Could the data below please be reproduced word for word, without the pictures?

Segment Start: Data

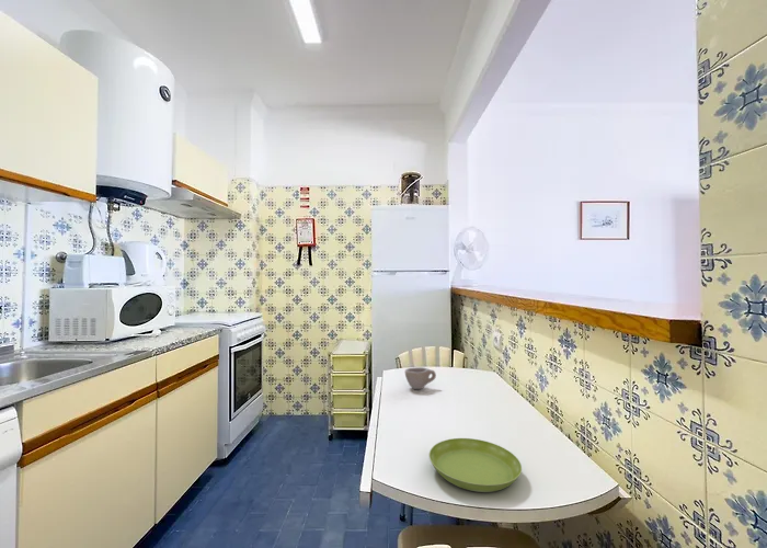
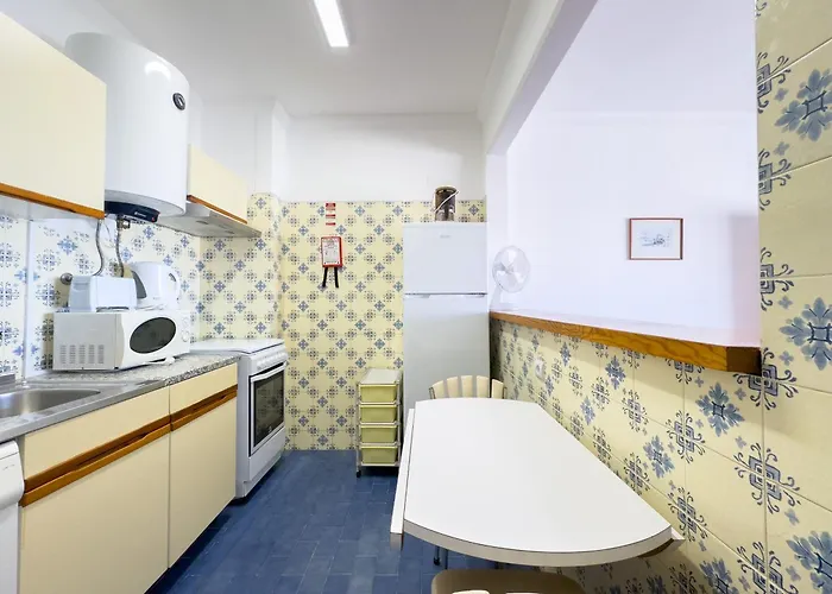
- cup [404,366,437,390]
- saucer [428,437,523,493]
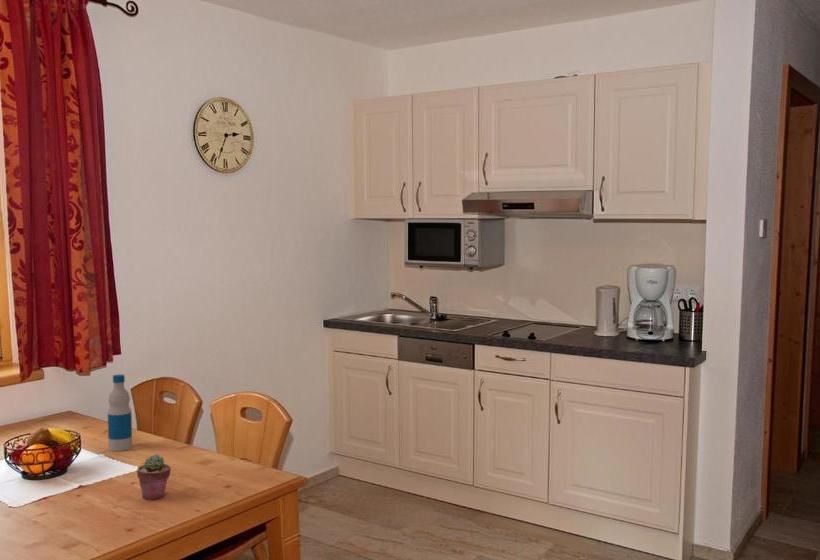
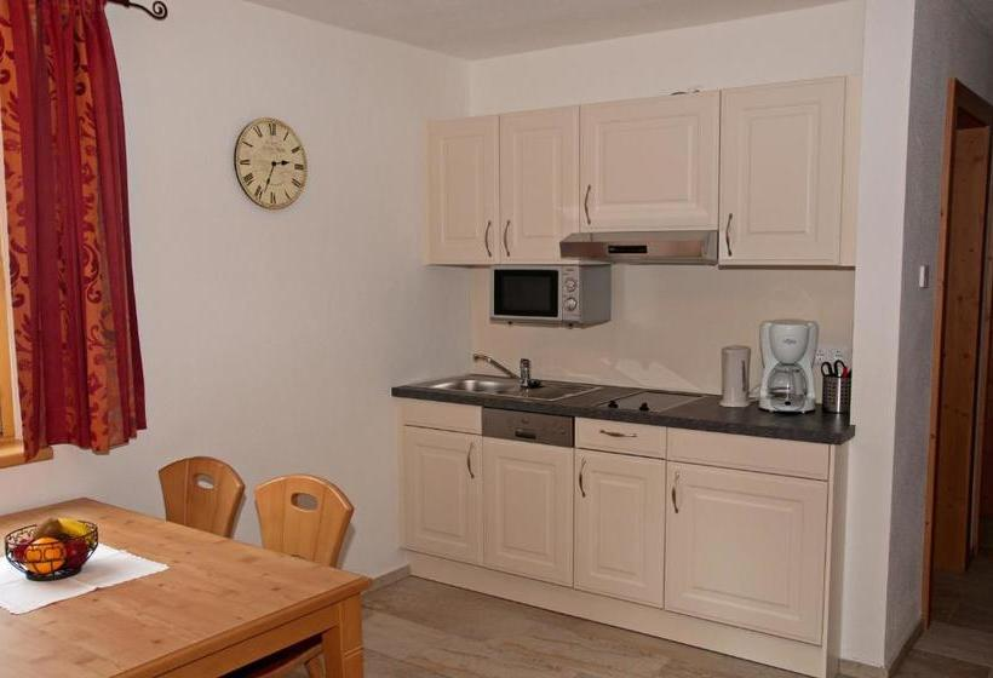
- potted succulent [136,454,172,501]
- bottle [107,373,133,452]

Segment End: Data

= Result of this task =
- cup [404,366,437,390]
- saucer [428,437,523,493]
- potted succulent [136,454,172,501]
- bottle [107,373,133,452]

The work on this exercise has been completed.